“I thought I could relax after my previous lecture,” Cohen said. “But what the hell, Ivan, you’re picking up the bill.”
Cohen’s being awfully obliging to Serov, and he obviously knows the sonofabitch is NKGB, so what the hell is he up to?
“Before Hitler committed suicide, he named Grand Admiral Karl Doenitz as his successor—”
“I wondered about that,” Cronley interrupted. “Why Doenitz and not Göring?”
“Because Himmler told him Göring was trying to arrange an armistice with Eisenhower, which he was. There is an unconfirmed scenario that Hitler ordered Hermann arrested and shot.
“Doenitz moved the German government to Plön, in Schleswig-Holstein. When Himmler, who was then Reichsführer-SS, C-in-C of the Reserve Army, Reichsminister of the Interior, and chief of police, showed up there on May 6, 1945, Doenitz, who had hated him for years, fired him from all of his posts.
“Himmler probably was not happy getting canned, but since Doenitz had what was left of the Wehrmacht and the Navy behind him, there was nothing he could do about it.
“On May tenth, he started for Bavaria . . .”
“Was he headed for Wewelsburg?” Cronley asked.
“We don’t know. Possibly. We do know that before he left, Himmler and the twelve people in his entourage disguised themselves and equipped themselves with phony ID documents. Himmler’s said he was Sergeant Heinrich Hitzinger of a special armored company, attached to the Sicherheitsdienst Field Police, who had been demobilized on May 3, 1945.
“He put on civilian clothing, shaved off his mustache, took off his famous pince-nez eyeglasses, and put a pirate’s patch over his left eye.”
“That I hadn’t heard,” Serov said. “Why didn’t he get papers saying he was a simple sergeant?”
“Good question,” Cohen replied. “I just don’t know.

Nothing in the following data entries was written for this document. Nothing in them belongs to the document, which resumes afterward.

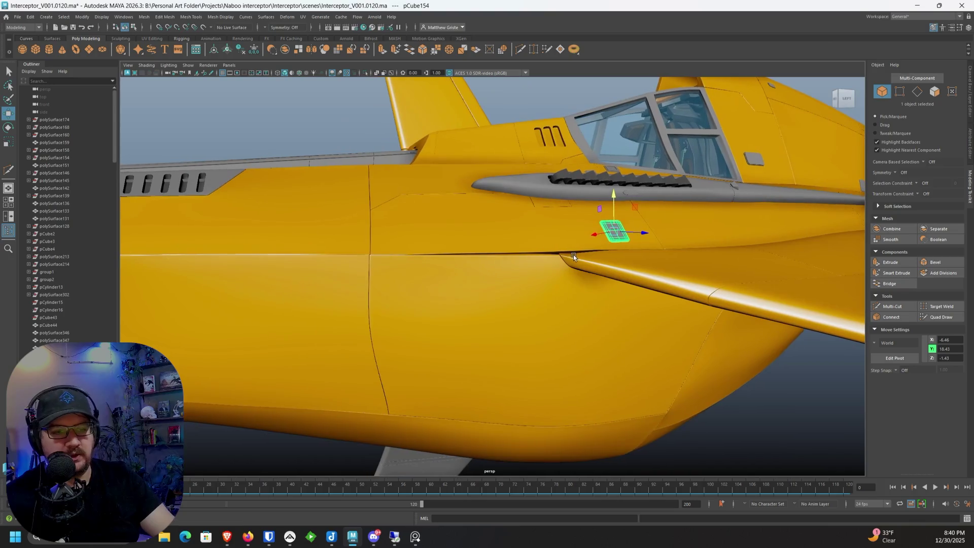
scroll(494, 265, up, 3)
alt+drag(459, 265, 315, 272)
alt+right_drag(316, 272, 576, 278)
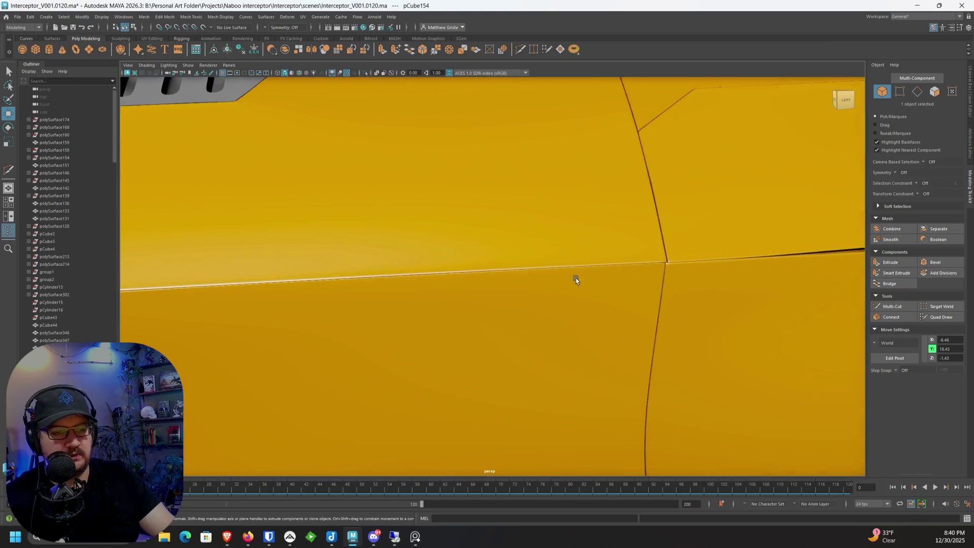
mouse_move(576, 278)
alt+mouse_down()
mouse_move(515, 301)
mouse_move(634, 286)
mouse_move(594, 283)
mouse_move(598, 260)
mouse_move(393, 263)
alt+mouse_up()
Step: Inspect the hull panels around the vertical door seam junction
click(598, 260)
click(393, 263)
click(383, 239)
click(431, 238)
scroll(457, 238, down, 10)
mouse_move(491, 237)
alt+mouse_down()
mouse_move(498, 252)
mouse_move(565, 268)
mouse_move(504, 271)
mouse_move(529, 283)
mouse_move(456, 290)
alt+mouse_up()
click(504, 271)
scroll(494, 278, up, 10)
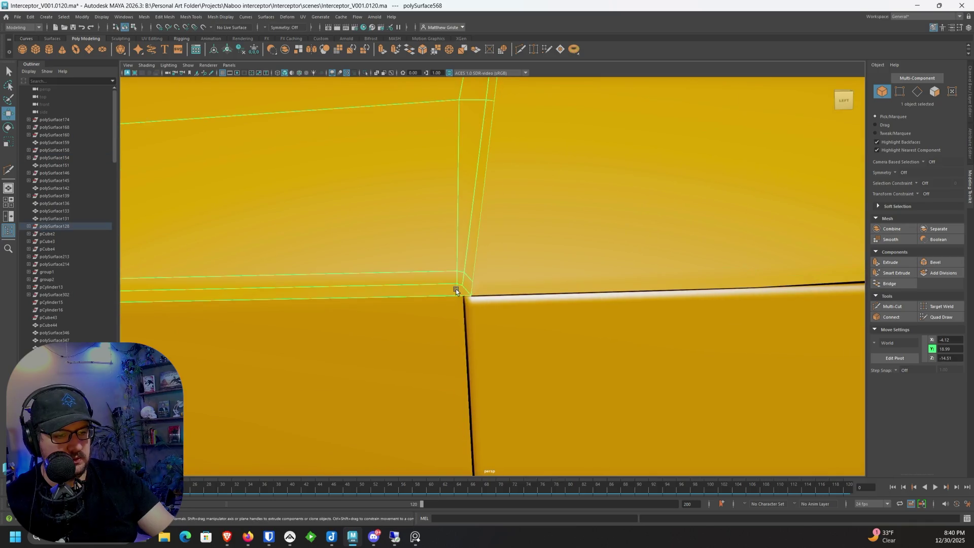
click(463, 309)
scroll(464, 305, down, 10)
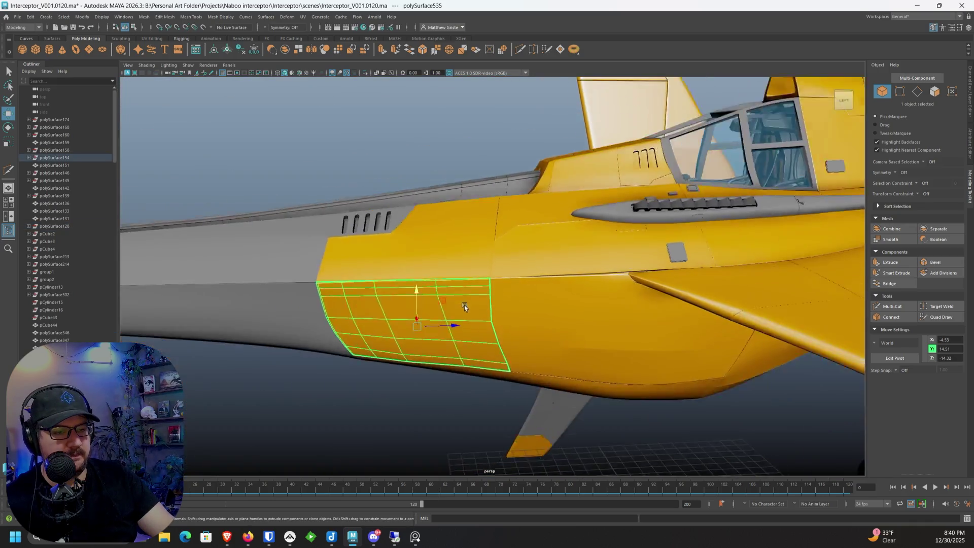
mouse_move(460, 325)
alt+mouse_down()
mouse_move(606, 301)
mouse_move(472, 295)
alt+mouse_up()
scroll(472, 296, up, 5)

Anyway, by October eighteenth, Himmler and entourage moved to Bremervörde, a small Dorf on the Oste River.
“On May twenty-second, Himmler and two of his escorts, a Waffen-SS lieutenant colonel and a major, were picked up by an alert British infantry patrol suspicious of their ph
ony documents. They took them to a checkpoint run by British Field Security—the Brit version of the CIC—where they were arrested.
“Did they know who they had?” Cronley asked, and then went on without waiting for a reply. “The reason I ask is that when I ran a CIC checkpoint . . . which seems like fifty years ago . . . we had a list from the OSS of people to look for. Himmler’s name, plus a long list of SS officers’ names, were on my list, but no enlisted men.”
“Apparently, the suspicious identity documents were enough to get them arrested. They didn’t know who they had. The three of them were fed and put into a small building at the checkpoint. The next morning, they were sent by truck to the Civil Internment Camp at Barnstedt. On the way, they had to pass through another Field Security checkpoint.
“The officer—a captain, I used to know his name—took a look at the phony credentials and ordered them sent to the Military Internment Camp at Zeven.
“At 1900 that night, Himmler asked to see the camp commandant—Captain Thomas Selvester, who is my source for all this—and when Selvester saw him, fessed up. Selvester then called the G-2 at Headquarters of the British Second Army, who sent an intelligence officer to Zeven with a document bearing Himmler’s signature. Himmler signed a blank piece of paper, the signatures were compared, and they now knew who they had.
“He was immediately—he and the other two—taken to 2nd Army Headquarters at Lüneburg, where the G-2, Colonel Michael Murphy—my source for what follows—took over. He immediately ordered a complete change of clothing and supervised two body searches. Murphy knew all about cyanide capsules and was taking no chances.
“He next ordered up a doctor to perform a professional body search. A Royal Army doctor, a captain named Wells, showed up and at quarter after ten started his search. When he got to Himmler’s mouth, he saw a small blue object between the teeth and the skin.
“He put his finger into Himmler’s mouth to get it out. Himmler bit the doctor’s finger, jerked his head away, and bit the cyanide capsule. Ten minutes later, he was dead.”
“Ten minutes later?” Dunwiddie asked. “I thought cyanide works immediately.”
“That’s what they tell people who may have to bite one,” Cohen said. “It took Himmler ten minutes to die. They propped the corpse up in a hospital bed, folded his hands on his chest, made a formal identification, performed an autopsy, and then buried him somewhere around three a.m. the next day.”
“Where?” Serov asked.
“In a remote farmer’s field outside Lüneburg. In an unmarked grave.”
“Do you know where, precisely?” Serov asked.
“Colonel Murphy reminded me that the more people who know a secret, the less likely it is that it will remain a secret, and with impeccable British tact told me to butt out.”
“Obviously, the Brits didn’t want the faithful turning his grave into a shrine,” Serov said.
“Too late,” Dunwiddie said. “He already has his shrine in Castle Wewelsburg.”